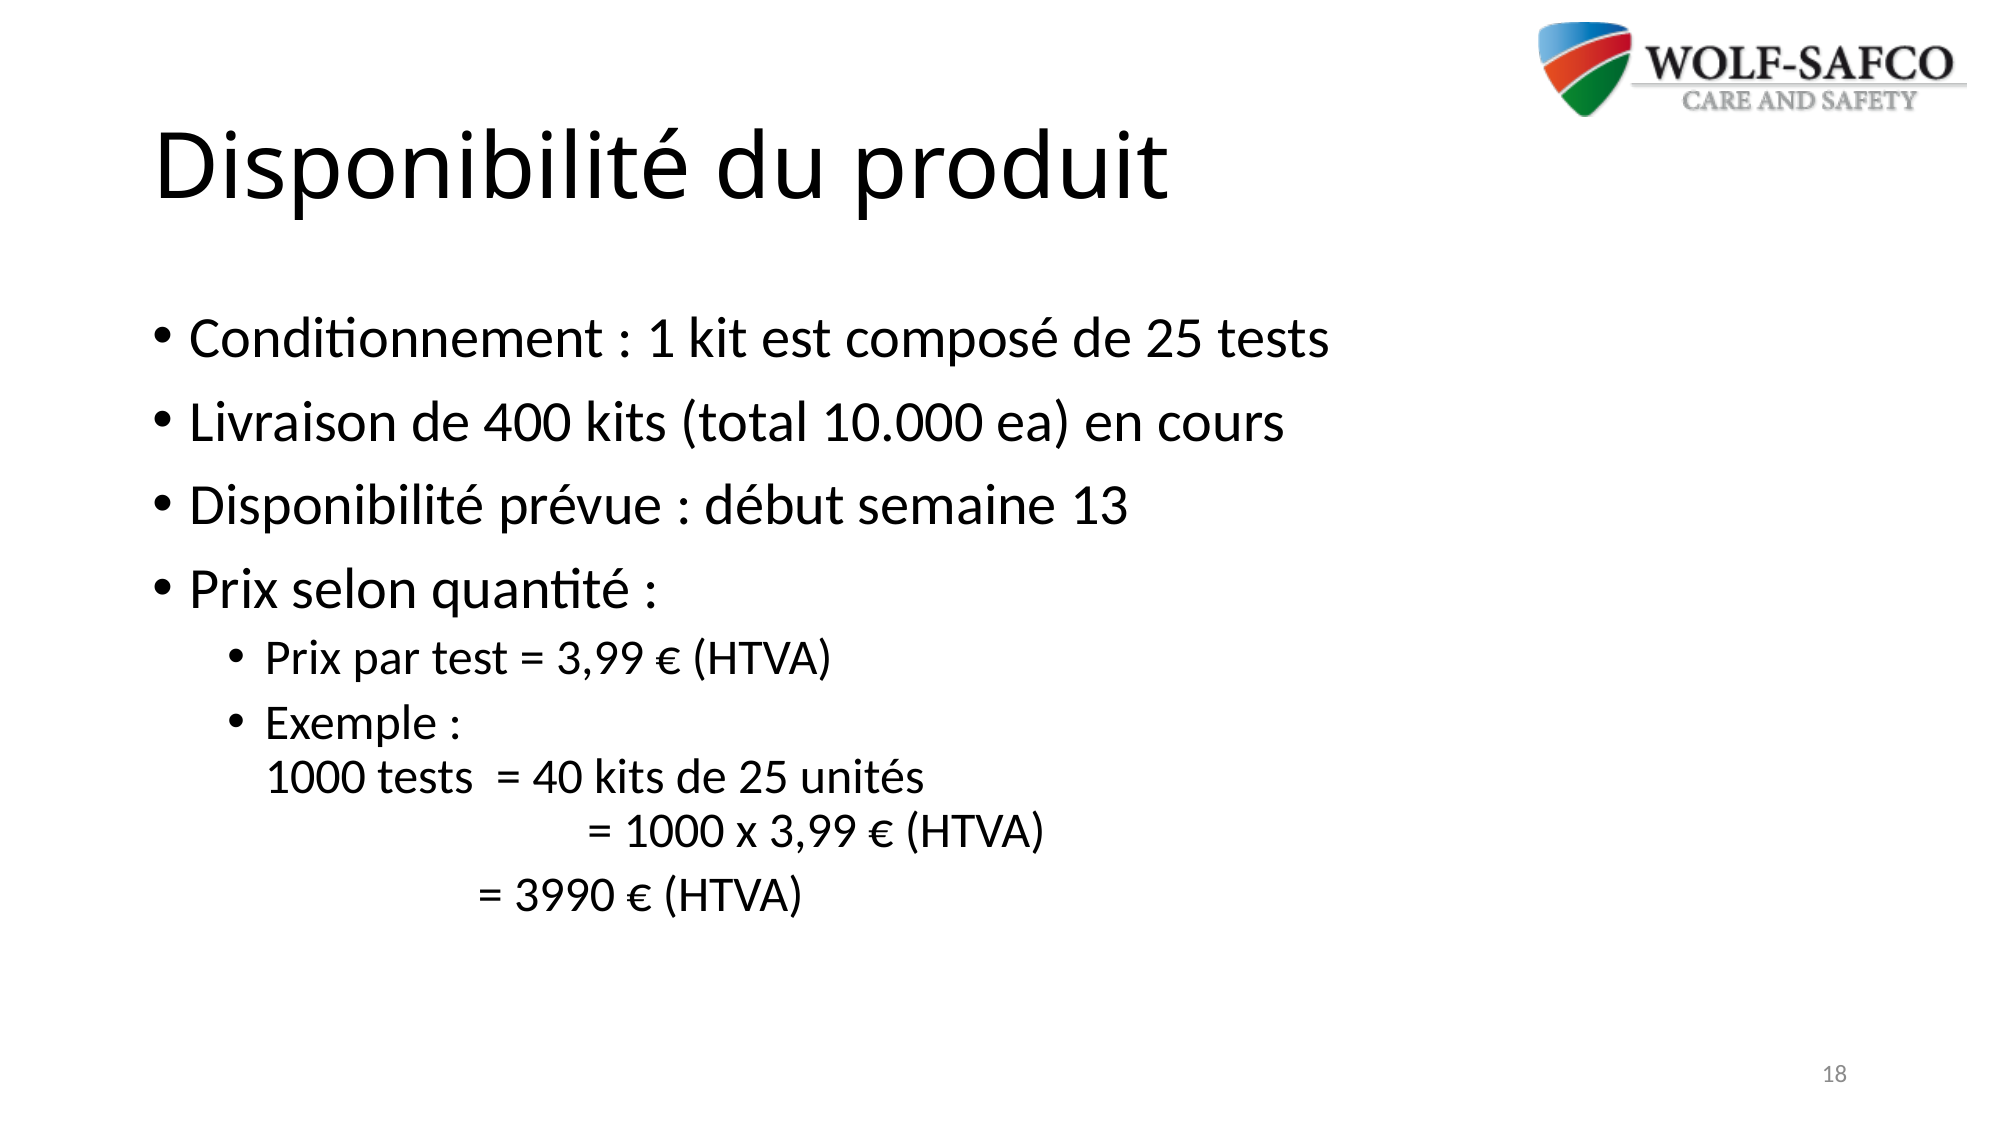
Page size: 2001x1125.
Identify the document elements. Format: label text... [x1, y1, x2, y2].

list Conditionnement : 1 kit est composé de 25 tests Livraison de 400 kits (total 10.000 ea) en cours Disponibilité prévue : début semaine 13 Prix selon quantité : Prix par test = 3,99 € (HTVA) Exemple : 1000 tests = 40 kits de 25 unités = 1000 x 3,99 € (HTVA) = 3990 € (HTVA) [137, 299, 1863, 1014]
picture [1538, 22, 1967, 117]
slide_number 18 [1412, 1042, 1863, 1103]
title Disponibilité du produit [137, 59, 1863, 278]
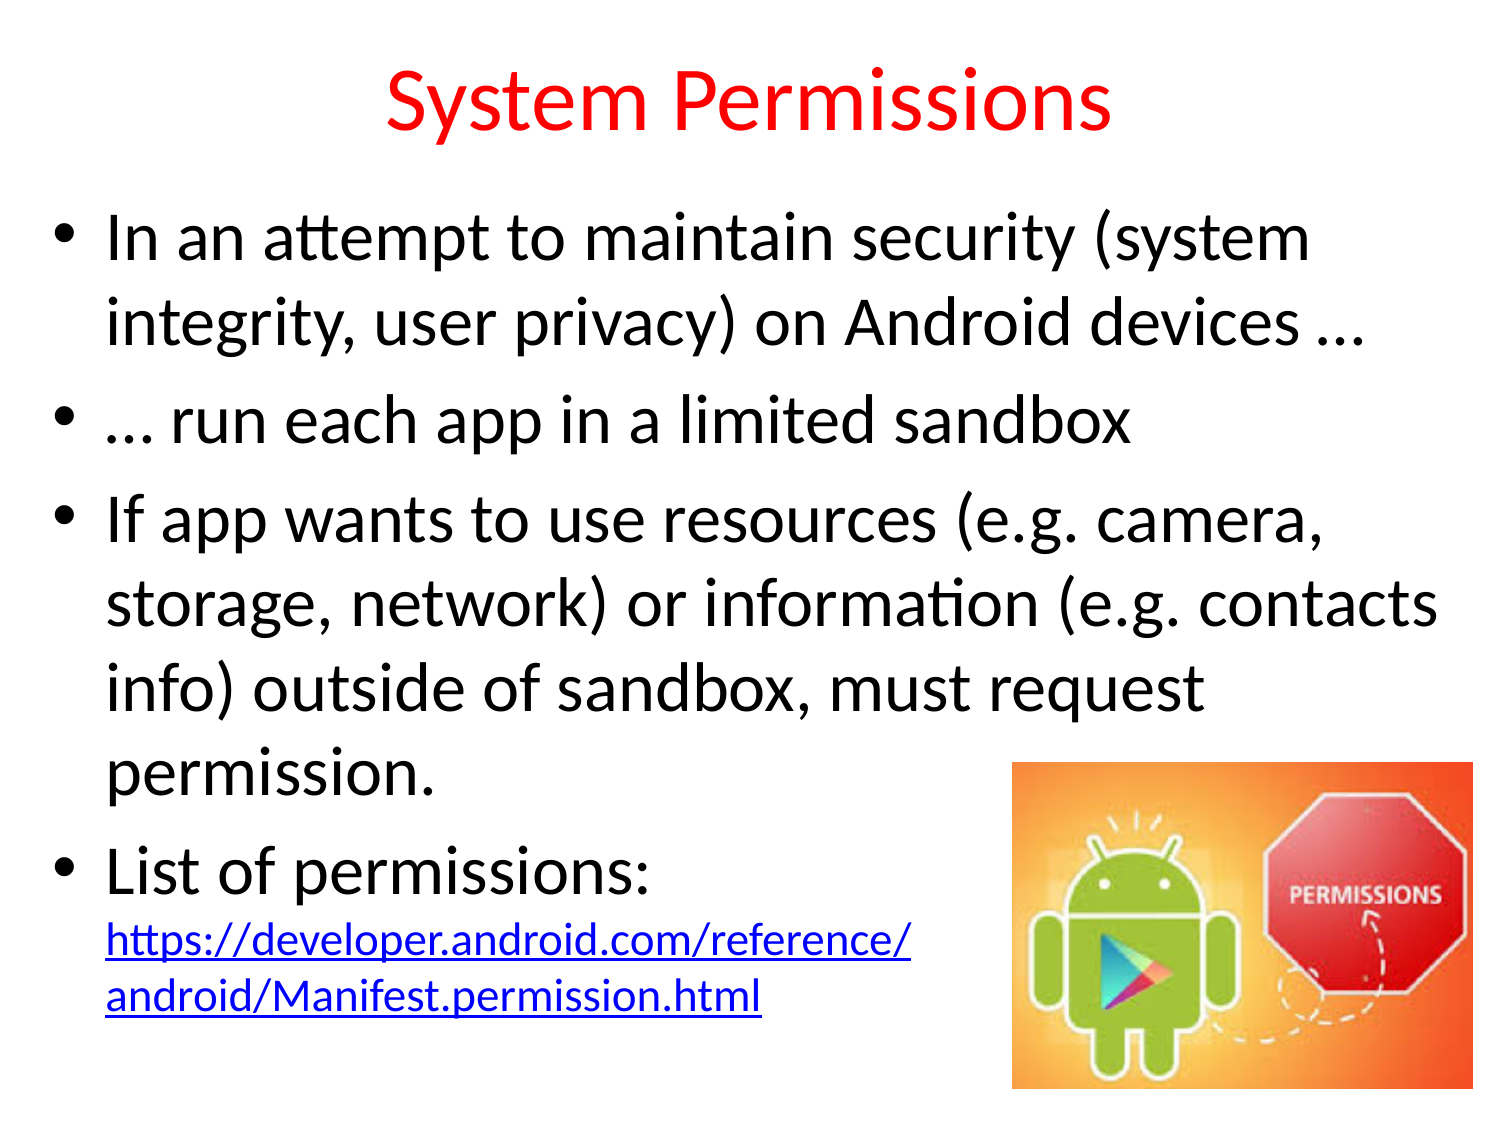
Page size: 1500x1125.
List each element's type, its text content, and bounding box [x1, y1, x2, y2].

picture [1012, 762, 1473, 1090]
list In an attempt to maintain security (system integrity, user privacy) on Android devices … … run each app in a limited sandbox If app wants to use resources (e.g. camera, storage, network) or information (e.g. contacts info) outside of sandbox, must request permission. List of permissions: https://developer.android.com/reference /android/Manifest.permission.html [37, 182, 1475, 1038]
title System Permissions [75, 0, 1425, 182]
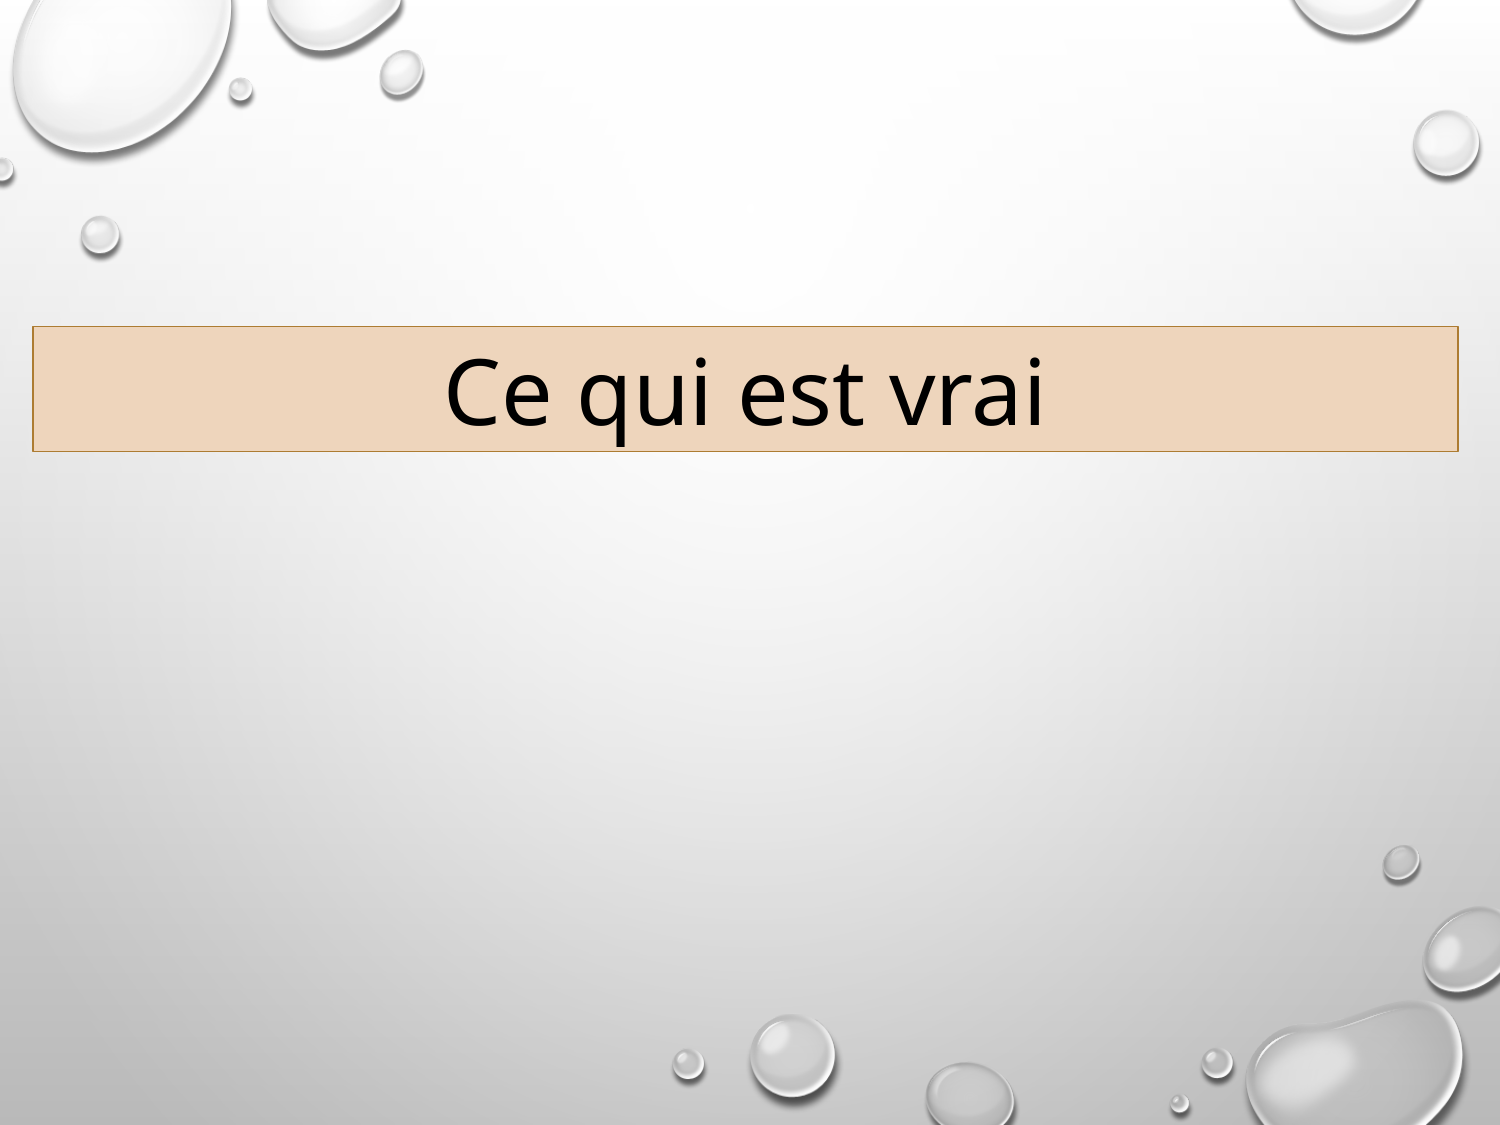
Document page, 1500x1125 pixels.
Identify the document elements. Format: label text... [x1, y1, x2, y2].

picture [0, 0, 1500, 1125]
text_box Ce qui est vrai [32, 326, 1459, 452]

• YOUR INSTRUCTIONS: With pictures omitted, copy exactly the lines from the one containing "List each element's" through the final line of the listing, both included.

• YOUR SOLUTION:
List each element's type, its text content, and bounding box [x1, y1, x2, y2].

picture [1012, 762, 1473, 1090]
list In an attempt to maintain security (system integrity, user privacy) on Android devices … … run each app in a limited sandbox If app wants to use resources (e.g. camera, storage, network) or information (e.g. contacts info) outside of sandbox, must request permission. List of permissions: https://developer.android.com/reference /android/Manifest.permission.html [37, 182, 1475, 1038]
title System Permissions [75, 0, 1425, 182]
Document page, 1500x1125 pixels.
Identify the document elements. Format: label text... [x1, y1, x2, y2].

picture [0, 0, 1500, 1125]
text_box Ce qui est vrai [32, 326, 1459, 452]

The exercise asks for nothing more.